Super Saturday: July 28

More than nine weeks to go until Super Saturday, following today’s surprise announcement by Speaker Tony Smith.

Speaker Tony Smith today surprised all comers by indicating the Super Saturday by-elections will not be held until July 28. The Australian Electoral Commission has reportedly asked for a delay to allow it to introduce a new system for candidates to prove they are not dual citizens – the substance of which is being facilitated by new regulations, which can be viewed here. However, it is not clear the delay needs to be quite that long, with school holidays invoked as another reason. Labor believes the government wants this date because it clashes with Labor’s national conference that weekend. In a committee hearing earlier today, Senator Penny Wong suggested to Electoral Commissioner Tom Rogers that the commission’s advice “looks partisan”. Links to my newly updated guides for each of the by-elections can be found on the sidebar.

Other relevant developments:

• The decision by the WA Liberal Party’s state executive to sit out the Perth by-election will be challenged by Senator Dean Smith at a meeting of the party’s state council on Saturday. Jim Grayden, whose father Bill Grayden was a veteran member for South Perth (state) and Swan (federal) as both a Liberal and an independent, will run as an independent liberal.

• The Liberal National Party’s candidate in Longman will be Trevor Ruthenberg, who held the state seat of Kallangur from 2012 to 2015 and is now chief executive of the Mosaic Property Group’s philanthropic foundation. Ruthenberg reportedly had a convincing win in the preselection vote over Jason Snow, disability support worker and candidate for Morayfield at the state election, and Terry Young, a local businessman.

• Ladbrokes has shortened the odds on a Liberal win in Mayo, bringing Georgina Downer in from $1.57 to $1.36, while Rebekha Sharkie is out from $2.37 to $2.75.

Then there’s the state by-election for Darling Range on June 23, my thread for which the other day found few takers. Labor’s newly anointed candidate, Colleen Yates, is off to a bad start, with claims she exaggerated her educational qualifications on her LinkedIn page reminding voters of the circumstances that brought the by-election about.

By-elections, preselections and Section 44

A round-up of the latest news on by-election and related fronts.

A little extra polling:

• The Australian on Tuesday provided an extra finding from the weekend Newspoll: that opposition to reforming Section 44 has hardened since August, when Barnaby Joyce’s difficulty first emerged. Fifty-one per cent now believe dual citizens should be disqualified from parliament, up seven, with 38% opposed, down five. Forty-six per cent opposed a referendum being held on the matter, with 43% in support.
※
*Exercise requirements:*
(1) In the by-election report, who is the Liberal National Party's candidate in Longman?
(2) Render this sentence from the by-election report in French: "Labor believes the government wants this date because it clashes with Labor’s national conference that weekend."
(3) Extend the by-election report, picking up after its final sentence.
The rows that come next are separate material and have no connection to the by-election report.
※
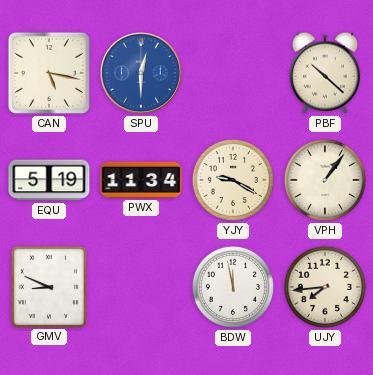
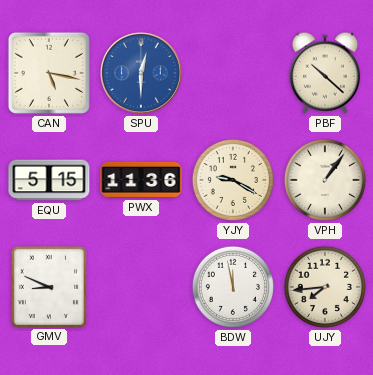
EQU: 5:19 -> 5:15
PWX: 11:34 -> 11:36
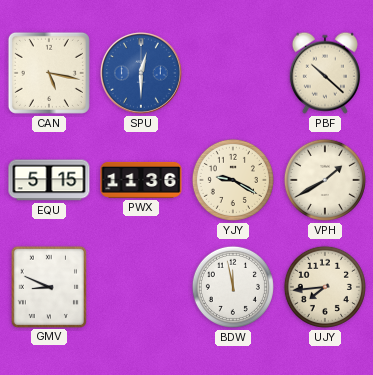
VPH: 1:06 -> 1:40
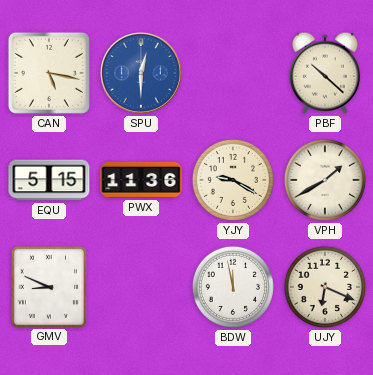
UJY: 7:44 -> 6:19
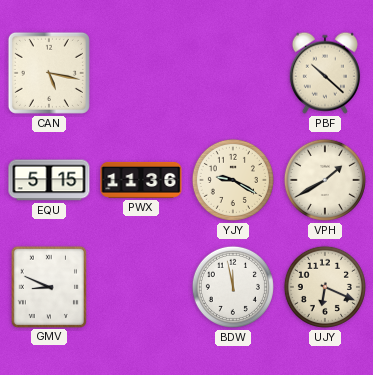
SPU: 12:30 -> none
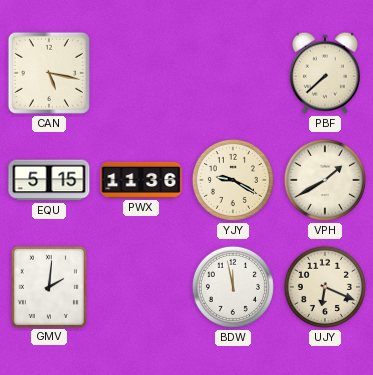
PBF: 10:22 -> 7:38
GMV: 8:49 -> 2:01
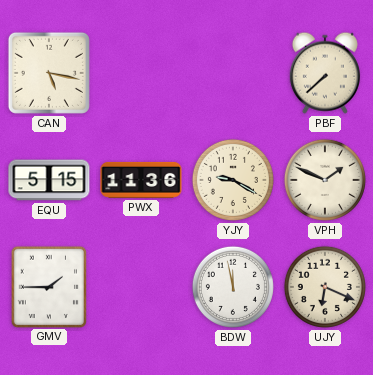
VPH: 1:40 -> 1:49
GMV: 2:01 -> 1:45
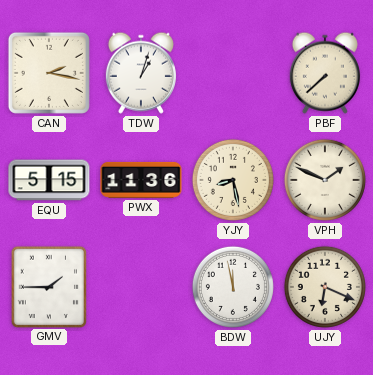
CAN: 5:17 -> 2:17
TDW: none -> 1:03
YJY: 9:20 -> 8:28
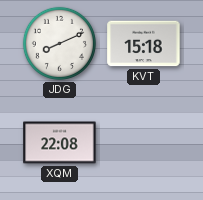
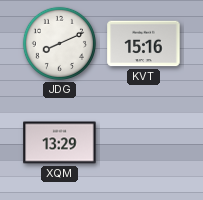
KVT: 15:18 -> 15:16
XQM: 22:08 -> 13:29
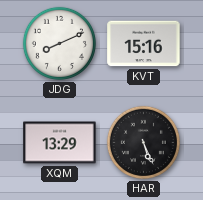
HAR: none -> 5:26
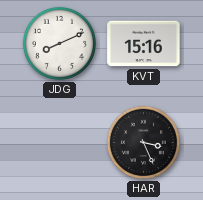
XQM: 13:29 -> none
HAR: 5:26 -> 3:26
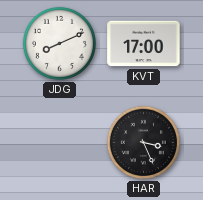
KVT: 15:16 -> 17:00
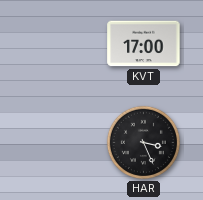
JDG: 8:11 -> none
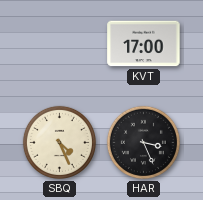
SBQ: none -> 4:26
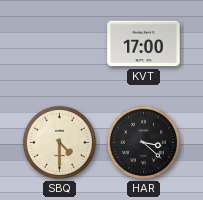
SBQ: 4:26 -> 4:30
HAR: 3:26 -> 3:22
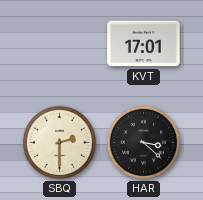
KVT: 17:00 -> 17:01
SBQ: 4:30 -> 2:30
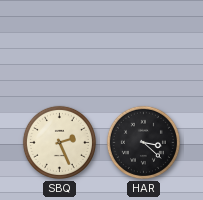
KVT: 17:01 -> none
SBQ: 2:30 -> 2:26
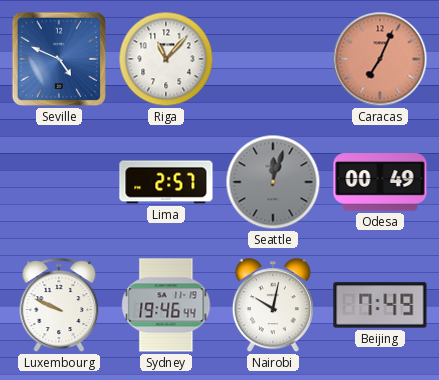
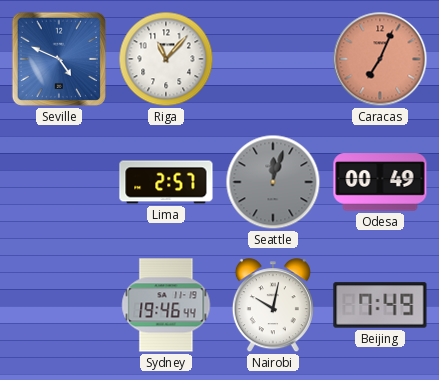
Luxembourg: 9:49 -> none
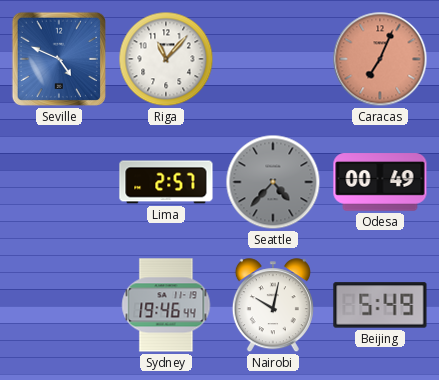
Seattle: 12:03 -> 4:37
Beijing: 7:49 -> 5:49
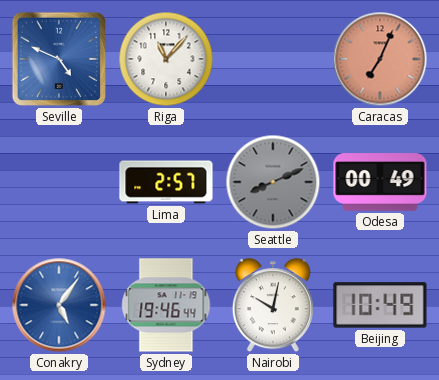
Seattle: 4:37 -> 8:11
Conakry: none -> 5:06
Beijing: 5:49 -> 10:49
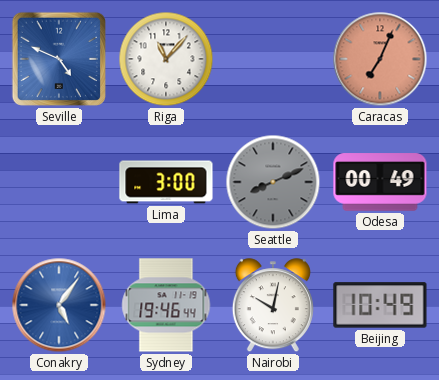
Lima: 2:57 -> 3:00
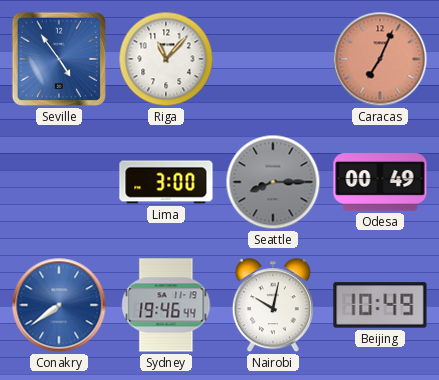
※
*Answers per task:*
(1) Trevor Ruthenberg

(2) Le Parti travailliste pense que le gouvernement souhaite cette date parce qu'elle coïncide avec la conférence nationale du Parti travailliste ce week-end-là.

(3)
By-election latest:

• Western Australia’s Darling Range state by-election will be held on June 23. Nathan Hondros of Fairfax reports the Liberal preselection, which will be determined by the party’s state council on Saturday, will be contested by Alyssa Hayden, who unexpectedly lost her upper house seat for East Metropolitan region to One Nation in 2017, and Rob Coales, a police sergeant and Serpentine-Jarrahdale councillor. The early mail was that Coales was favourite, but according to Hondros, it is “understood party powerbrokers are supporting Ms Hayden”.

David Crowe of Fairfax reports the date for the Super Saturday by-elections could be pushed back to July 7, as the government looks at an Australian Electoral Commission recommendation to implement an online tool for candidates to lodge declarations and supporting documentation, so as to avoid further issues arising from Section 44. This had caused initial plans for a date of June 16 to be scotched, although concerns linger about the electoral impact of an eight-week campaign.

• Speaking of, Michael McKenna of The Australian reports the Liberal National Party preselection for Longman is being held off until next Tuesday to ensure frontrunner Trevor Ruthenberg was able to clear up his own Section 44 issue, arising from his being born in Papua New Guinea.

• Georgia Downer has emerged unopposed for Liberal preselection in Mayo. The Australian reports “ambitious conservative” Michael van Dissel was another potential nominee, but withdrew as it became clear the Right was solid behind Downer. In contrast to the Liberals in WA, Labor will be contested Mayo, despite never having held hte saet before. A Labor source quoted by Philip Coorey said the party believed its preferences could assist Rebekha Sharkie, and that failing to run would suppress the party’s Senate vote at the next election.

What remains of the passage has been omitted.